Я и не думал понимать, я привез их в Париж.

– Дети,- сказала она.- Мы приехали. Не отходите никуда, пока мы не возьмем такси.

Мы – это я. Надо же было меня хоть как-то обозвать.

И вот – Париж, и вот на ее прекрасном лице что-то вроде любопытства, но везде – я, и она отворачивается, чтобы не оставлять мне надежды.

Она не хочет видеть меня счастливым. Выдержать, достоять до конца, продержаться ради детей – вот все, о чем она думает в то время, как я показываю им Париж.

Между тем ее здесь ждали, я это чувствовал физически, никогда

Париж не был так хорош, как при этой встрече с ней.

“Гранд-опера”, Вандомская, “Комеди Франсэз”, Лувр – все это не убежало, осталось на месте, ждало ее, но она отворачивалась от моих восклицаний, правда, куда бы она ни отворачивалась, ее поджидало великолепие.

– Мама, посмотри, мама, ты не туда смотришь! – кричали дети.

И она отвечала коротко: “Вижу! Сами смотрите”.

И отворачивалась. А что было в ее глазах, я знаю, и ничего сделать с этим не могу. Я тянусь к ней Парижем, а она отворачивается, отворачивается от Парижа, запачканного моими восторгами, во всем ей чудятся уловка, хитрость моя и изворотливость, она и представить не может, до чего все это бескорыстно.

Как только увидел город, захотелось поделиться с нею, Парижа не убудет, а она станет счастливей, я не мог ошибиться, что ехать надо было именно сюда, здесь никому нет до тебя дела, никто не заглянет лишний раз в душу, не спросит сочувственно: “Плохо тебе?”

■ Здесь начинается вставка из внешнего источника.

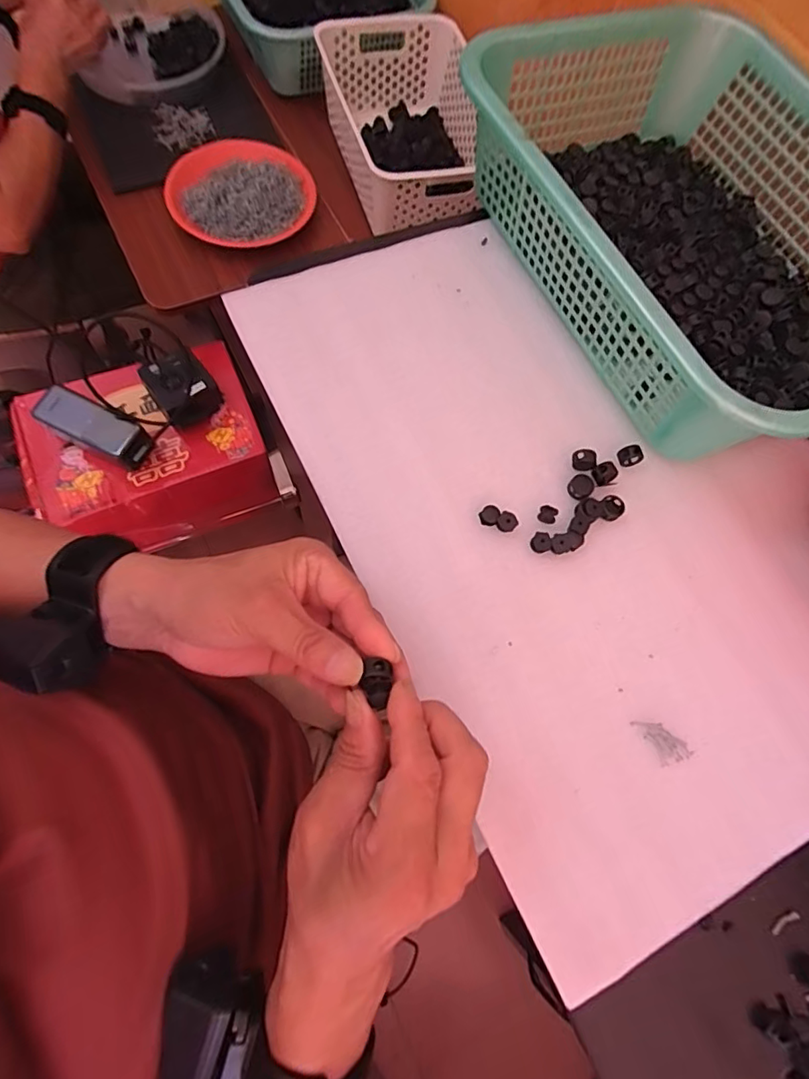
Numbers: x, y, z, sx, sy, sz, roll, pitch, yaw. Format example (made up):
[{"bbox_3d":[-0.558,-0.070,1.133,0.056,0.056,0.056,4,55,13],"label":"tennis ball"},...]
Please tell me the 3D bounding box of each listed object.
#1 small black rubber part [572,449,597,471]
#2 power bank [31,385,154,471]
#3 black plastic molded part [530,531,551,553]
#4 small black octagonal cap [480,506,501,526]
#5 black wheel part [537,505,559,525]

Здесь все вопиет: “Хорошо, хорошо, тебе хорошо, правда, хорошо тебе, это я только для тебя, я – Париж, и, представляешь, только для тебя, никого нет, ты да я”.

И не услышать это восклицание было невозможно, и не поверить невозможно, и она слышала, но ответить ей было нечем.

Она мучилась, бедная, но Париж не умел сочувствовать, он умел радовать, но сочувствовать он не умел и не собирался учиться, ему хватало самого себя, и он бежал дальше, опережая нас.